Project test work was carried out at Oaky Creek coal preparation plant and in the JKMRC pilot plant.
During the site test work at Oaky Creek, large scale sampling techniques were devised to measure accurately both the water and solids flow rates out of the distributor. It was established that a significant bias occurred in the water flow rate to the different modules of the plant, a result which had not been anticipated. A Milltronics Multiranger Plus ultrasonic level measuring instrument was evaluated as means of measuring desliming screen bed depth, and depth versus oversize mass flow rate calibrations were established for each of the six desliming screens. The results showed that it is possible to monitor distribution bias on-line using readily available and inexpensive instrumentation, thereby achieving the first project objective.
A 1/5 scale model of the Oaky Creek distributor was constructed in clear perspex at the JKMRC, and evaluated in terms of residence time distribution, mixing and solid and water distribution by comparison with Oaky Creek data.
The model satisfactorily represented the performance of the full scale unit.

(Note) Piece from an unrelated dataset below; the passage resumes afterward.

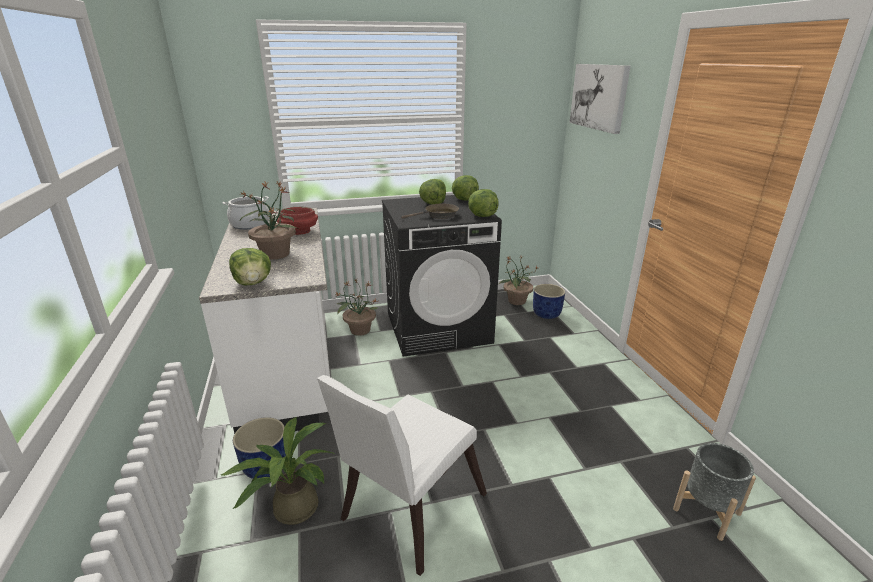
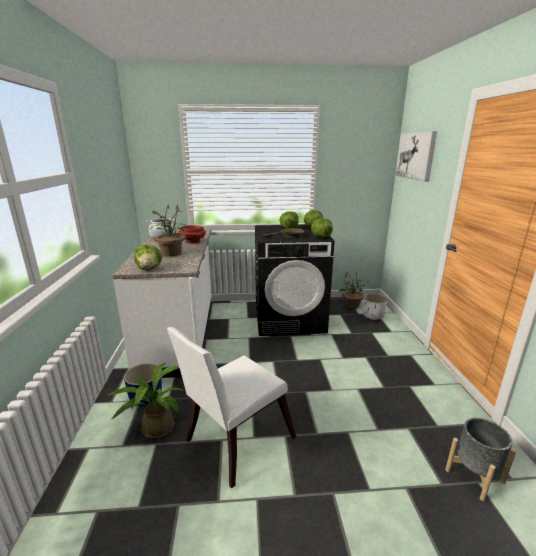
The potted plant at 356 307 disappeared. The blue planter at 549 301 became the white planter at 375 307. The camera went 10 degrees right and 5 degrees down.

Test work using the model clearly showed that altering inlet water flow rates had no effect on distributor bias. The model test work also showed that while breather pipes were essential for best performance, their use as a manipulated variable for control purposes was unlikely to be successful. Thus the second objective of the project was not achieved, and hence the third objective was not pursued further.
The project work, involving the use of a model which allowed visualisation of the internal flow, showed that the design of the sputnik raw coal distributor is fundamentally flawed. Modifications may alleviate the poor performance to a certain extent, however consideration should be given to developing and proving an alternative design.